HOUSTON, TEXAS – La schizophrénie a tendance à se produire dans les familles, ce qui suggère qu’elle est en grande partie héritée. Mais une recherche de longue date des gènes sous-jacents à cette affection psychiatrique grave n’a donné que des indices indirects. Maintenant, en fouillant l’ADN de dizaines de milliers de personnes, les chasseurs de gènes ont pour la première fois capturé une poignée de gènes rares qui, une fois mutés, semblent être des contributeurs directs à la maladie — et peuvent faire la lumière sur ce qui tourne mal dans le cerveau d’un patient schizophrène.
« Ce sont des gènes concrets avec des mutations avec un mécanisme moléculaire clair », explique Mark Daly du Broad Institute de Cambridge, Massachusetts, et de l’Université d’Helsinki, chercheur principal d’un consortium qui a présenté les travaux la semaine dernière lors de la réunion annuelle de l’American Society of Human Genetics (ASHG) ici.
« C’était un discours fabuleux », explique Jennifer Mulle de l’Université Emory d’Atlanta, qui étudie la génétique des troubles psychiatriques. » Nous ne comprenons rien aux voies biologiques. Maintenant, ces gènes nous donnent une avenue. »
Les personnes atteintes de schizophrénie, qui touche environ 0,7% de la population américaine, ont un sens déformé de la réalité et une pensée confuse; elles peuvent avoir des hallucinations et des délires. Certains patients partagent des anomalies génétiques similaires, telles que l’absence de morceaux spécifiques d’ADN, mais la façon dont ces lacunes peuvent contribuer à la maladie n’est pas connue.
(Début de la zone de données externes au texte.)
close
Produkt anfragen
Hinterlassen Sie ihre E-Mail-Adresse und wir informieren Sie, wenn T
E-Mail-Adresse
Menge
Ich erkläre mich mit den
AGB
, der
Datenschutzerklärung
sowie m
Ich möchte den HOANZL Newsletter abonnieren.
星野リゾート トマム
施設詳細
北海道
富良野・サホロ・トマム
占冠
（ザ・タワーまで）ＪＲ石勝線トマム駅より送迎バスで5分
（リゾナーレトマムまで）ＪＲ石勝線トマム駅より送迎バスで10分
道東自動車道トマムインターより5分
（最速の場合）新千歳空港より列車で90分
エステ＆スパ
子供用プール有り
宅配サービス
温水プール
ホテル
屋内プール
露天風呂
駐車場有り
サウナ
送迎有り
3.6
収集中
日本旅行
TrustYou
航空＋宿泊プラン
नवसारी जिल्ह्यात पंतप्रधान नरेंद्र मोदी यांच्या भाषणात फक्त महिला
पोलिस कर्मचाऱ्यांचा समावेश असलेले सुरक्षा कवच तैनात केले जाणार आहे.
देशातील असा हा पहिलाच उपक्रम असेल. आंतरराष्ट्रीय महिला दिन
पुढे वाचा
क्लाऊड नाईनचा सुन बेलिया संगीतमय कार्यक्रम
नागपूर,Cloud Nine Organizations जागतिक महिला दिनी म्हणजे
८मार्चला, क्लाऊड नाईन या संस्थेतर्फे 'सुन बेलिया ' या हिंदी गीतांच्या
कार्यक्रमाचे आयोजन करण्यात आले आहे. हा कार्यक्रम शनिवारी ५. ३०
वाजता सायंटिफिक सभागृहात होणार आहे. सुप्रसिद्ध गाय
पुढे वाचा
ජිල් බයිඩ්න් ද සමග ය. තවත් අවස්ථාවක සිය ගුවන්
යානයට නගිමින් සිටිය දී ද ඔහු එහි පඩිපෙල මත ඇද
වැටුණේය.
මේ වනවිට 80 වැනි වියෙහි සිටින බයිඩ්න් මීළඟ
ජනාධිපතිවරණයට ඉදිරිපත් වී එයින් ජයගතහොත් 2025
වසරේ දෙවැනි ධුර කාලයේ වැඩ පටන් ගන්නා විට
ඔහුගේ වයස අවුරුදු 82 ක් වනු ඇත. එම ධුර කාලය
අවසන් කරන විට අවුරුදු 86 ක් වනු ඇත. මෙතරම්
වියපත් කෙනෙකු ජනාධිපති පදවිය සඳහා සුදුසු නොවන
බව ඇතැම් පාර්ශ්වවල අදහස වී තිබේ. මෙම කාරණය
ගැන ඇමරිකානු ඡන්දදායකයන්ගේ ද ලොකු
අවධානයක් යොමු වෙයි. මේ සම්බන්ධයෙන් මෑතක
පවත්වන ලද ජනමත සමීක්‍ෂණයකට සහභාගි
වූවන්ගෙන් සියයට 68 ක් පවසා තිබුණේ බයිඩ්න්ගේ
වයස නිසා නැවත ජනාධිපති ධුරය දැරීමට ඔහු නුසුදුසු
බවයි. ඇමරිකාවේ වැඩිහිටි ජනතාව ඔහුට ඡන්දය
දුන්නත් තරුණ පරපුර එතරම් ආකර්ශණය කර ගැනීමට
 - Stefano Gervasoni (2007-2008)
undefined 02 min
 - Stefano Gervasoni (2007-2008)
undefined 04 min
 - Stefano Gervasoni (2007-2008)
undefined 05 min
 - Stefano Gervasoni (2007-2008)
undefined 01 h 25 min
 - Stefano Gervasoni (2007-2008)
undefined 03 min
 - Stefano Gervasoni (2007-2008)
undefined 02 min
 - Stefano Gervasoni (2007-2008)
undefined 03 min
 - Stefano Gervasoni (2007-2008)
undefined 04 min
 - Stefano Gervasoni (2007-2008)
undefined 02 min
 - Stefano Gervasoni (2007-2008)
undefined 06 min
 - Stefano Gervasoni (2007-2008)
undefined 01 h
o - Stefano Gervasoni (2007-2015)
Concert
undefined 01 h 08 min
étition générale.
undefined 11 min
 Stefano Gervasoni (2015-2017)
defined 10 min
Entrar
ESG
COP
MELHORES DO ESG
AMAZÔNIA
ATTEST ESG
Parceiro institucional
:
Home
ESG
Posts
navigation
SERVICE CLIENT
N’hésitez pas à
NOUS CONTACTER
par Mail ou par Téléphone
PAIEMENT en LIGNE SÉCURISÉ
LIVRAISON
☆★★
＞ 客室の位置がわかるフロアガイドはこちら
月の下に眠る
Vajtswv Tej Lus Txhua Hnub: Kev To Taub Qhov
Adoptant une approche différente, les généticiens humains examinent depuis des années les marqueurs d’ADN répartis le long du génome pour trouver ceux qui sont plus courants chez les personnes atteintes de schizophrénie que chez celles qui n’en sont pas atteintes. À ce jour, ces études d’association à l’échelle du génome (GWASs) ont trouvé plus de 270 marqueurs dans des portions d’ADN qui régulent les gènes. Mais lier un marqueur à un gène spécifique et démêler le rôle du gène dans la maladie est un travail lent et laborieux.
Dans l’espoir d’aller plus vite, un consortium mondial appelé Méta-analyse de séquençage des exomes de schizophrénie a commencé il y a 2 ans à recueillir les exomes des patients, ou l’ADN qui code pour les protéines, plutôt que de réguler les gènes. Le consortium a maintenant des exomes pour 24 000 personnes atteintes de schizophrénie et 97 000 sans trouble, et a donc atteint la puissance statistique dont ils ont besoin: Ils ont maintenant trouvé 10 gènes avec des variantes invalidantes ultrarare qui favorisent la schizophrénie. Si l’une des deux copies de l’un de ces gènes d’une personne est de type handicapé, son risque de développer une schizophrénie augmente de quatre à 50 fois, selon le gène, a rapporté Tarjinder Singh, chercheur postdoctoral au Broad Institute, lors d’une session plénière de l’ASHG le 15 octobre. Ce risque très élevé suggère que les gènes — dont un seul avait été identifié auparavant — jouent un rôle important et direct dans certains cas de la maladie.
Deux gènes, GRIN2A et SP4, se chevauchent avec les marqueurs GWAS. Cela suggère que même si moins d’une personne sur 10 000 porte les mutations à haut risque, les variantes des mêmes gènes qui augmentent le risque de schizophrénie en plus petites quantités peuvent être plus courantes. Il est important de noter que GRIN2A et un troisième gène parmi les 10 appelés GRIA3 codent pour les récepteurs cérébraux du neurotransmetteur glutamate. Certains chercheurs soupçonnent depuis longtemps que la voie du glutamate est impliquée dans la schizophrénie, en partie parce que deux médicaments qui bloquent ces récepteurs, le PCP et la kétamine, peuvent déclencher des symptômes semblables à ceux de la schizophrénie. Maintenant, ils ont une confirmation génétique et un nouvel élan pour développer des médicaments qui ciblent la voie du glutamate, dit Mulle.
D’autres gènes parmi les 10 repérés par le travail d’exome ne chevauchaient pas les marqueurs GWAS antérieurs, mais sont impliqués dans les processus synaptiques et neuronaux, et peuvent révéler de nouveaux détails de la biologie de la maladie, dit Singh. Et une autre trentaine de gènes avec des liens plus provisoires avec la schizophrénie se chevauchaient avec plusieurs gènes impliqués dans le trouble du spectre de l’autisme, suggérant un lien avec cette maladie.